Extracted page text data
────────────────────

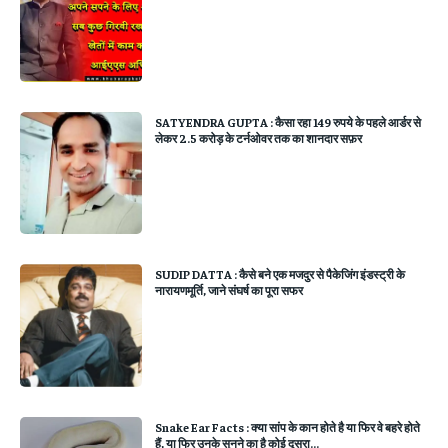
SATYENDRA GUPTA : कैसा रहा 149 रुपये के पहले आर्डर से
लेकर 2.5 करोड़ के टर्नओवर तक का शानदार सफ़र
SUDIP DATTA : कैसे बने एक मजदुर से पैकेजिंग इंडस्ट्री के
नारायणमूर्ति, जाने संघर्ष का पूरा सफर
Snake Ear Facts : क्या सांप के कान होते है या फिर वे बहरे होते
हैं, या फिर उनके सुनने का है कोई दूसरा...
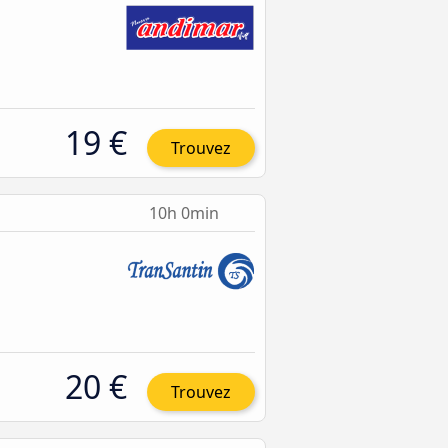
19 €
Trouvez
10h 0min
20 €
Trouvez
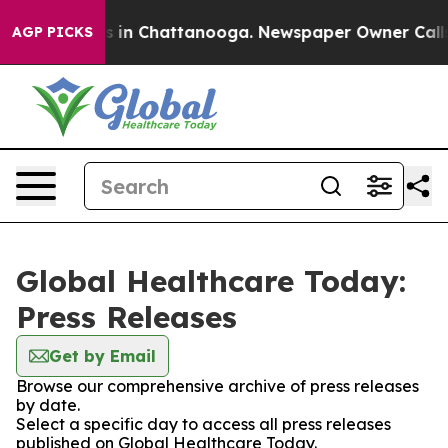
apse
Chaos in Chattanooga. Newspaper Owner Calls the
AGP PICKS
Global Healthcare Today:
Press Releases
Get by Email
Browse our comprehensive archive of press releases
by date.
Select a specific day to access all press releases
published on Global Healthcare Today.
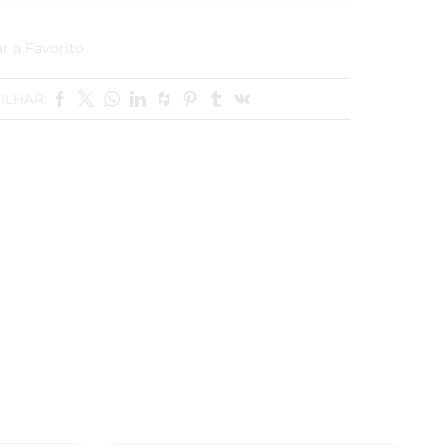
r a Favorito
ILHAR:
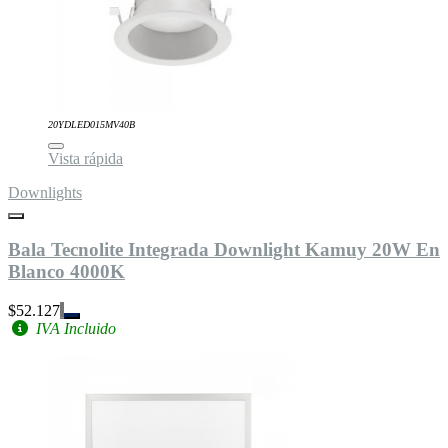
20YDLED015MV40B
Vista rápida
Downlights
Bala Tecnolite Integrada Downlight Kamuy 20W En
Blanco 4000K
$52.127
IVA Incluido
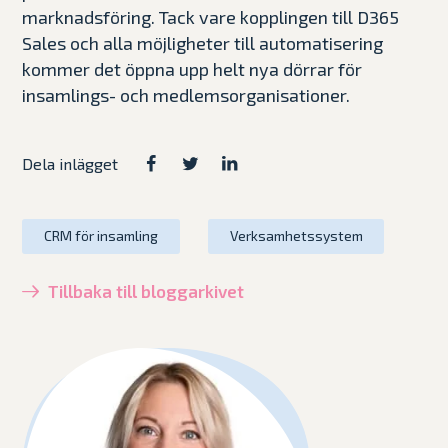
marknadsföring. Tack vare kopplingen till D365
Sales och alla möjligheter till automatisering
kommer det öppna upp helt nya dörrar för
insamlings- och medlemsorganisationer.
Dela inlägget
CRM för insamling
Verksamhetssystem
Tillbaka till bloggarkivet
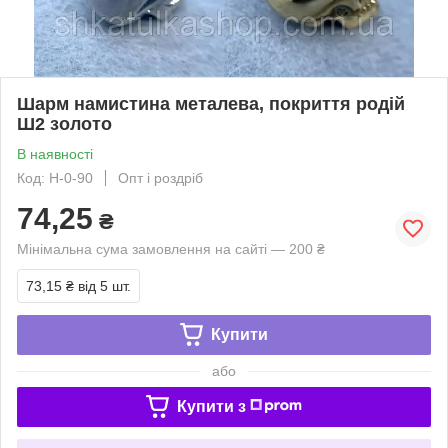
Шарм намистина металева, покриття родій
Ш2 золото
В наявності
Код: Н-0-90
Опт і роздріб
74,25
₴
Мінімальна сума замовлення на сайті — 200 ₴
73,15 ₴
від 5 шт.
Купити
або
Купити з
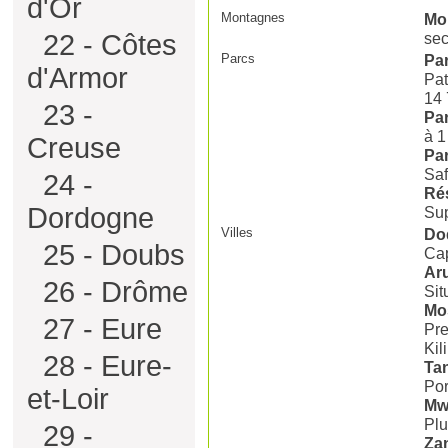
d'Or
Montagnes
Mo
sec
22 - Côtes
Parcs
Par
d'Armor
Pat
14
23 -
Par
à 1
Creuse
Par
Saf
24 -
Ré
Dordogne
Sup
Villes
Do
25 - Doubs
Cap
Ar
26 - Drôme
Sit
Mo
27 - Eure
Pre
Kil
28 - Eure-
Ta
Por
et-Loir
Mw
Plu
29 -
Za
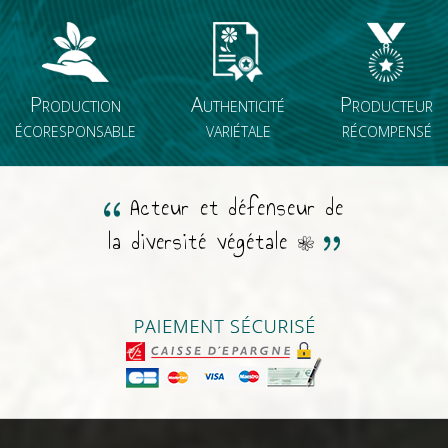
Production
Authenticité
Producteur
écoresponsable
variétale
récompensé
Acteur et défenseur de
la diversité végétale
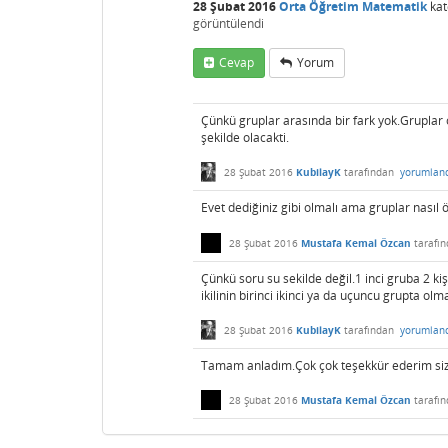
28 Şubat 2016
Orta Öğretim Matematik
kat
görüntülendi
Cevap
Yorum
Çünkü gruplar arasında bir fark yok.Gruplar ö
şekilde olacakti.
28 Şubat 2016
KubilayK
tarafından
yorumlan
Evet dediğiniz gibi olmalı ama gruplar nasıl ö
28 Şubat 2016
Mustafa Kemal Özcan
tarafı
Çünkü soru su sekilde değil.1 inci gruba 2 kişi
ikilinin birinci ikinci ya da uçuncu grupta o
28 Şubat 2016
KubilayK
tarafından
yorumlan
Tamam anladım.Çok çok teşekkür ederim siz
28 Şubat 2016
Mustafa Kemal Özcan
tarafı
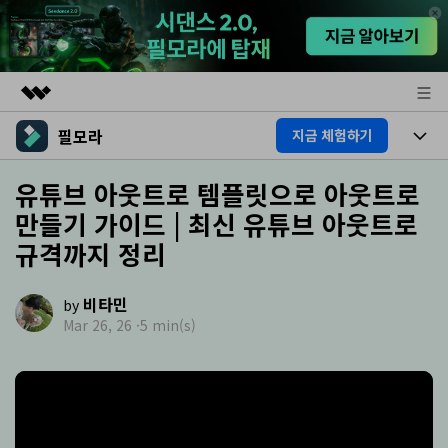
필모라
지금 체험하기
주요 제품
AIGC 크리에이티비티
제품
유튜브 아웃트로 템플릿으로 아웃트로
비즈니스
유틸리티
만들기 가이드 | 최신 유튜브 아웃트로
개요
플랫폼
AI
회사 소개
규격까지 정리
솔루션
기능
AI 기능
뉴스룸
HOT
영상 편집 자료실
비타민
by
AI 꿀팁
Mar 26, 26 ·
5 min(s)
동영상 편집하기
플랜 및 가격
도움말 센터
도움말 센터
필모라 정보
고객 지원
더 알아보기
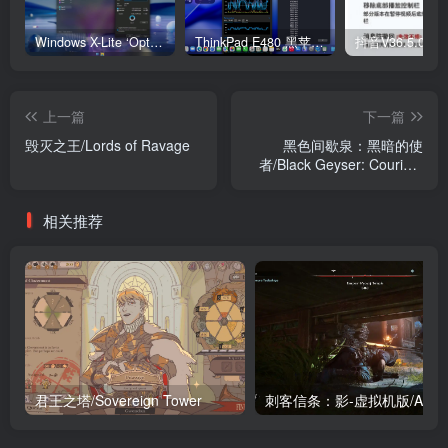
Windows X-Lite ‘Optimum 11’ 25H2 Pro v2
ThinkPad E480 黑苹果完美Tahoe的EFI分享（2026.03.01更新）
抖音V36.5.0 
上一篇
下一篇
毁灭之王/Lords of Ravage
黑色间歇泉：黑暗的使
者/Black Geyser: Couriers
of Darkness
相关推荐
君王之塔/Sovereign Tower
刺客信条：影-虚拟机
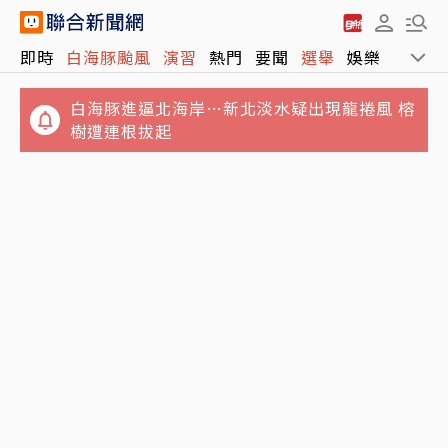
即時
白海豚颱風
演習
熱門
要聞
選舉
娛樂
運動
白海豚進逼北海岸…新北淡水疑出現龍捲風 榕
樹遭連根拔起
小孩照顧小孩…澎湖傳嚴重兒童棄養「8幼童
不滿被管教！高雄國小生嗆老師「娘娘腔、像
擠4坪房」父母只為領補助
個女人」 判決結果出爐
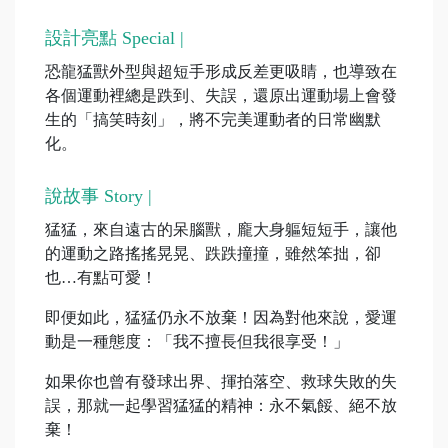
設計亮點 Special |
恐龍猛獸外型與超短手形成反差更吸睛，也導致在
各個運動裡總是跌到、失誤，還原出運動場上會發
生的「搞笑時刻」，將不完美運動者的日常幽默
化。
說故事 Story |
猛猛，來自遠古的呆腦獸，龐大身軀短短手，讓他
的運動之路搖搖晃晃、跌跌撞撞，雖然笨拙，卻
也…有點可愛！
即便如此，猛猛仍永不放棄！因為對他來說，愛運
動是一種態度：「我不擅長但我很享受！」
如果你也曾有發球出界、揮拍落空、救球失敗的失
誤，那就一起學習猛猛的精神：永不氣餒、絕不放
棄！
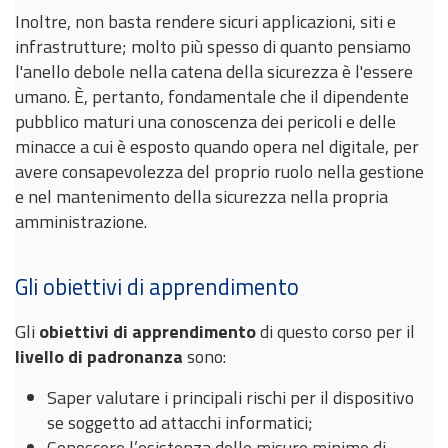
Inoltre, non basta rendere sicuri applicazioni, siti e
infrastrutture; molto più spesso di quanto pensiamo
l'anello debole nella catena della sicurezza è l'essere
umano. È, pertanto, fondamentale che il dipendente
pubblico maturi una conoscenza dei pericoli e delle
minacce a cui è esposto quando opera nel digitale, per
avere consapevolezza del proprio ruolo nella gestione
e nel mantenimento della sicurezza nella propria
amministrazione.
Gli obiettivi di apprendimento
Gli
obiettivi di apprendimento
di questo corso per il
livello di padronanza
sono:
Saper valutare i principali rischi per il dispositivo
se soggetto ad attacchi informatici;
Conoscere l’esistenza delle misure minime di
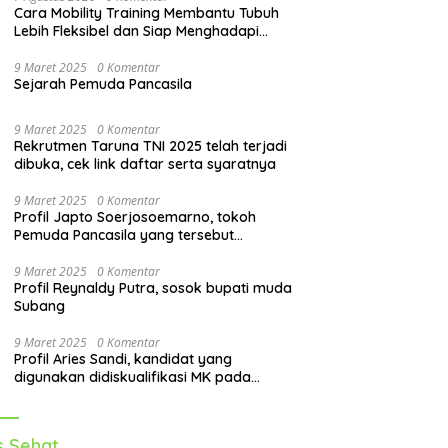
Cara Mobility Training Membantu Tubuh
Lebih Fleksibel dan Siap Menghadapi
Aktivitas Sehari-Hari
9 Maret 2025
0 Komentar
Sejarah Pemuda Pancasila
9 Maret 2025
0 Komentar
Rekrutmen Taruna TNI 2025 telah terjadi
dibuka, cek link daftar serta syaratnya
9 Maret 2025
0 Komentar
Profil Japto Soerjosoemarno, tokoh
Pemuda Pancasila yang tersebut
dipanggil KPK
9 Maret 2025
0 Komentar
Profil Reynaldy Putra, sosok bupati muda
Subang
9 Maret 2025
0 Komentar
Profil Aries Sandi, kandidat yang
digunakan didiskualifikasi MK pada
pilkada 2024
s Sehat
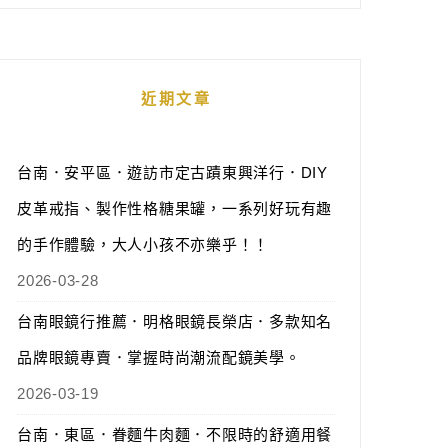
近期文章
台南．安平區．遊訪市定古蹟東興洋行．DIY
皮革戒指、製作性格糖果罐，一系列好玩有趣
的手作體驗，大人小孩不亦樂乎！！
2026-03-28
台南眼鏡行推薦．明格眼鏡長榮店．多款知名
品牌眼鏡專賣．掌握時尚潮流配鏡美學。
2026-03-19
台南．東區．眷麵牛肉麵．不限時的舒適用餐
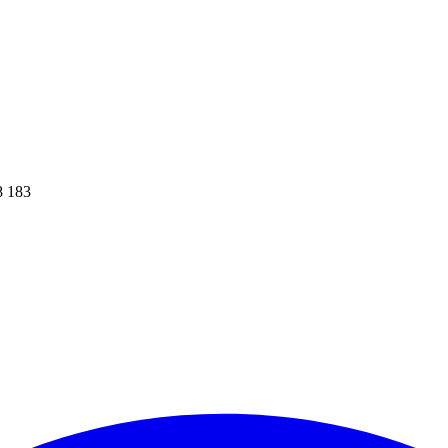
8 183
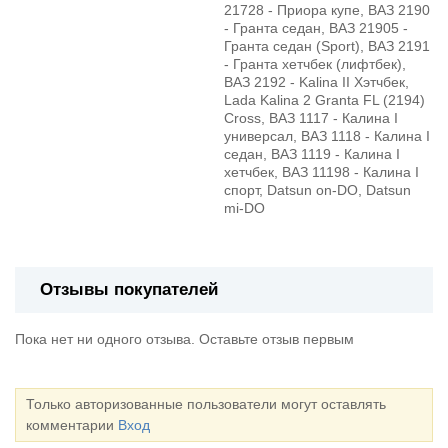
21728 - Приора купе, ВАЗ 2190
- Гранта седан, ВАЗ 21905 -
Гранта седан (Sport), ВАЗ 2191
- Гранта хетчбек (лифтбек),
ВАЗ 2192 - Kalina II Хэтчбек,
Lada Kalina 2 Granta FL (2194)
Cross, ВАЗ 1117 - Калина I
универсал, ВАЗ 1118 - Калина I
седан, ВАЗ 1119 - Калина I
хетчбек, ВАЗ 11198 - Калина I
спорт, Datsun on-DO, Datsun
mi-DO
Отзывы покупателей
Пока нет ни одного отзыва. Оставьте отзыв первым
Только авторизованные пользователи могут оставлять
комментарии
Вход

────────────────────

Brief: Every line above that holds the string "nella" should be copied out.

Output of the exercise:
l'anello debole nella catena della sicurezza è l'essere
avere consapevolezza del proprio ruolo nella gestione
e nel mantenimento della sicurezza nella propria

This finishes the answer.